> **Work item**
Copy exactly the lines of the material below that run from the one containing "M379,1030L388,1031" through the one containing "M14,1797L271,1913". Copy no other lines.

____

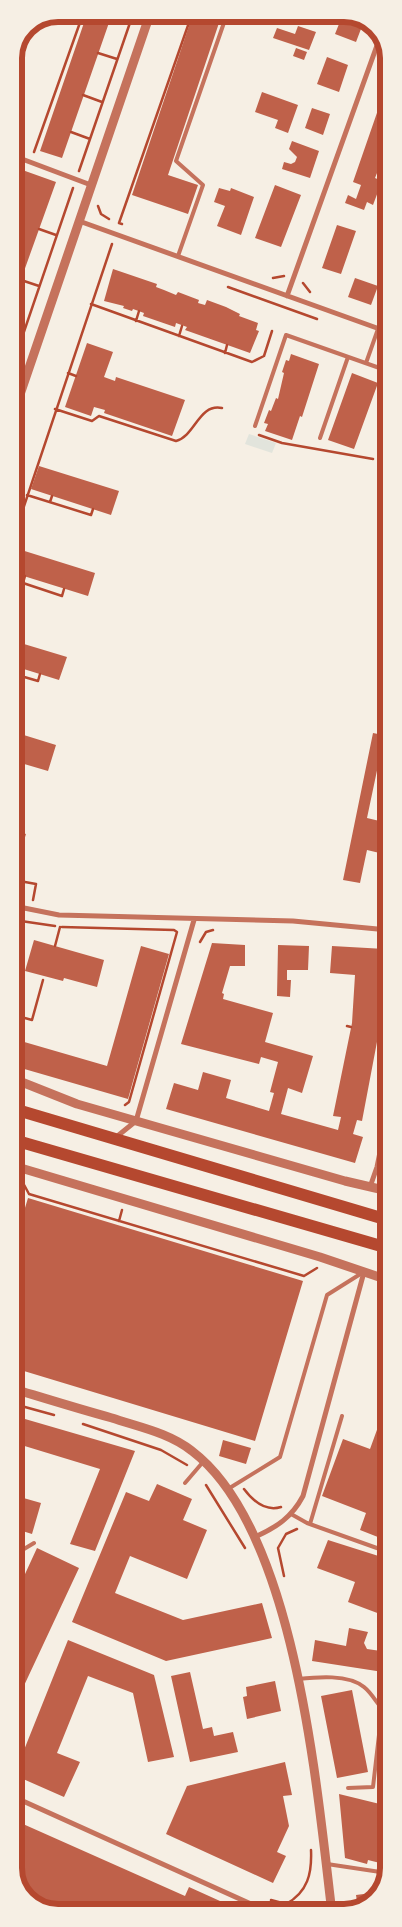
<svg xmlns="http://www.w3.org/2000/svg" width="402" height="1927" viewBox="0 0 402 1927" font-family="'Asap Condensed',sans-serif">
<rect width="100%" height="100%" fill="#f6efe4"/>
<path fill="#e2e4dc" d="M34,24L14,75V58L27,27Z
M249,434L276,443L272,453L245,444Z"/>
<path fill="#bf614a" d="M87,14H112L62,158L40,151Z
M193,14H222L168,175L198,185L188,214L132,195Z
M343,14L364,21L356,42L335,34Z
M298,26L316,32L309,50L273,38L277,28L295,34Z
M296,48L307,52L304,60L293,56Z
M327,57L348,65L339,92L317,84Z
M262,92L298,105L288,133L275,128L278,120L255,112Z
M379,107L388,110V171L379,168L375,178L382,181L373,205L367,202L364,210L345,203L348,195L356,199L361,185L353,182Z
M312,108L330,114L323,135L305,128Z
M292,141L319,151L310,178L282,169L284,162L291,164L295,162L297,157L289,149Z
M14,167L56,182L14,299V229L25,198L14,194Z
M275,185L301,195L281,247L255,238Z
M219,188L230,191L231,188L254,197L241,235L217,226L225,206L214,202Z
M337,225L356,231L341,274L322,268Z
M113,269L157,284L156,287L164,290L176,295L178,292L199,300L198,303L205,305L207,300L226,307L240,314L239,316L258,323L256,330L259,331L250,353L185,330L187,327L176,323L175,327L143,316L144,313L133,309L132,311L123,308L124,306L104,301Z
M355,278L378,286L371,305L348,297Z
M87,343L113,352L104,377L115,381L116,377L185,400L172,436L104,413L105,410L94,407L91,416L65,407Z
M291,354L319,364L302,417L300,416L292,440L265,431L268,424L264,423L269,410L271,411L276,398L278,399L284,373L282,372L286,360L289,361Z
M352,373L378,383L354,449L328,440Z
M39,466L119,491L111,515L31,489Z
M15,548L95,573L88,596L14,573Z
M14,641L67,657L59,680L14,666Z
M14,732L56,745L48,771L14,761Z
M373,733L388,736V762L379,761L367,818L388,823V855L367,850L360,883L343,880Z
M14,830L26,834L18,860L14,859Z
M34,940L104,960L97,987L64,978L63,981L25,971Z
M212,943L245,945V966H230L222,993L224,994L223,999L273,1013L265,1042L313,1056L302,1093L288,1088L281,1114L338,1130L341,1117L333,1116L352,1023L355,975L330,973L332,946L385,949L380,1026L362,1121L357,1120L353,1134L363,1137L355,1163L166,1109L174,1083L198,1090L203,1072L231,1080L226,1098L269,1111L274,1093L270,1092L278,1062L261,1057L259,1064L181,1044Z
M278,945L309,946L308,970H287V980H291L290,997L277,996Z
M141,946L169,954L128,1099L14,1066V1039L107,1066Z
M28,1198L303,1281L255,1441L14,1368V1244Z
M25,1419L135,1451L95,1551L70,1544L100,1469L18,1444Z
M378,1427L388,1431V1541L360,1530L366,1513L322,1496L343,1439L370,1449Z
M223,1440L251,1448L246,1464L219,1456Z
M157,1484L192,1499L183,1520L207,1530L187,1579L130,1556L115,1593L183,1620L262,1603L272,1638L166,1661L72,1622L126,1492L149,1501Z
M14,1489L22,1492L20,1497L41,1503L32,1534L16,1529L14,1532Z
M328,1540L388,1559V1617L348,1602L355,1582L317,1568Z
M37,1548L79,1568L14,1707V1598Z
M349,1628L368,1632L364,1643L367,1649L388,1652V1682L380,1681L383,1672L312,1661L315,1640L346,1646Z
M68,1640L154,1675L174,1757L148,1762L133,1693L88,1676L57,1753L80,1762L64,1797L14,1775Z
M190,1672L203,1729L212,1727L214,1736L233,1732L238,1752L190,1762L171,1676Z
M275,1681L281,1711L247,1719L243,1697L247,1696L246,1687Z
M352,1690L368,1772L337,1778L321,1696Z
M387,1761H388V1799L378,1796Z
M285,1762L292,1795L283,1796L289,1826L277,1852L286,1856L273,1883L166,1834L187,1786Z
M339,1794L388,1806V1865L368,1860L367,1864L345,1858Z
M14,1820L185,1896L189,1887L220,1901L216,1910L221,1913H58L51,1910L50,1912L27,1900L14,1875Z
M379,1892L377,1898L358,1908L356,1895Z"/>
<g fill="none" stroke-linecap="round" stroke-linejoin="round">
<path stroke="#b5482f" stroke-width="2.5" d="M122,14L132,17
M98,53L117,59
M83,95L102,102
M71,132L90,139
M34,152L83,14
M79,171L133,14
M98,206L101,214L109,219
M122,224L119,223L192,14
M39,229L56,235
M273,278L284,276
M21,280L39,286
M303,283L310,292
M228,287L317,319
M91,304L252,362L264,356L272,331
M136,321L139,311
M14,334L22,336
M179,336L182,326
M225,353L227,345
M14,361L73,188
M68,373L76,376
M55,409L92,421L99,416L176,441C195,436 199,403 222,408
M259,435L282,443L373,459
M27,495L91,515L93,509
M50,502L52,496
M14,536L112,244
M14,580L62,596L64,589
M23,583L25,576
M14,674L38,681L40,674
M14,768L16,769L18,762
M14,880L36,884L33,900
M14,920L55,926
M62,927L174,930L177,932L129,1102L125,1105
M200,942L206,932L213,930
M55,946L60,927
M14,1015L32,1020L43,980
M347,1026L351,1027
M379,1030L388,1031
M380,1106L388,1066
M22,1181L29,1194L304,1276L317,1268
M119,1221L122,1210
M14,1404L54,1415
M83,1424L161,1450L187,1465
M206,1485L245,1548
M244,1489C253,1501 265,1512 281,1507
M284,1576L278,1548L286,1534L297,1529
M271,1900L286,1904C308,1892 312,1873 311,1850"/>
<path stroke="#c5725c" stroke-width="4" d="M178,256L203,185L176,161L227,14
M366,363L378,329
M255,426L286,335L388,371
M320,438L348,357
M382,457L388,440
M384,733H388
M185,1483L203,1462
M228,1489L280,1457L327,1295L362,1273
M291,1514L307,1523L388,1552
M310,1524L342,1416
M14,1555L34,1543
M298,1679C317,1677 348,1674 364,1687C374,1695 378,1707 388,1714
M348,1788L373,1787L382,1709
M327,1864L387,1873"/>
<path stroke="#c5725c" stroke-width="5" d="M14,156L91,185
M79,221L388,332
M287,296L380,37
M14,906L59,915L293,921L388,930
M115,1138L136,1121L194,920
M370,1187L377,1167L388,1113
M255,1537C277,1527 292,1517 303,1496L364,1272
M14,1797L271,1913
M318,1913L332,1911"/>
<path stroke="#c5725c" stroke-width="9" d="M14,412L150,14
M14,1079L77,1104L345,1181L388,1191
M14,1166L320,1257L388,1280
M14,1389C47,1399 79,1409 112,1418C139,1427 170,1433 192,1451C296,1530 317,1790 332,1913"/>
<path stroke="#b5482f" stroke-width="12" d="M14,1109L388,1220
M14,1140L388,1248"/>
</g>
<path d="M0 0H402V1927H0ZM58 22H344A36 36 0 0 1 380 58V1868A36 36 0 0 1 344 1904H58A36 36 0 0 1 22 1868V58A36 36 0 0 1 58 22Z" fill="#f6efe4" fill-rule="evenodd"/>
<path fill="none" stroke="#b5482f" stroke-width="6" d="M58 22H344A36 36 0 0 1 380 58V1868A36 36 0 0 1 344 1904H58A36 36 0 0 1 22 1868V58A36 36 0 0 1 58 22Z"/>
</svg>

____

> **Result for this task**
M379,1030L388,1031
M380,1106L388,1066
M22,1181L29,1194L304,1276L317,1268
M119,1221L122,1210
M14,1404L54,1415
M83,1424L161,1450L187,1465
M206,1485L245,1548
M244,1489C253,1501 265,1512 281,1507
M284,1576L278,1548L286,1534L297,1529
M271,1900L286,1904C308,1892 312,1873 311,1850"/>
<path stroke="#c5725c" stroke-width="4" d="M178,256L203,185L176,161L227,14
M366,363L378,329
M255,426L286,335L388,371
M320,438L348,357
M382,457L388,440
M384,733H388
M185,1483L203,1462
M228,1489L280,1457L327,1295L362,1273
M291,1514L307,1523L388,1552
M310,1524L342,1416
M14,1555L34,1543
M298,1679C317,1677 348,1674 364,1687C374,1695 378,1707 388,1714
M348,1788L373,1787L382,1709
M327,1864L387,1873"/>
<path stroke="#c5725c" stroke-width="5" d="M14,156L91,185
M79,221L388,332
M287,296L380,37
M14,906L59,915L293,921L388,930
M115,1138L136,1121L194,920
M370,1187L377,1167L388,1113
M255,1537C277,1527 292,1517 303,1496L364,1272
M14,1797L271,1913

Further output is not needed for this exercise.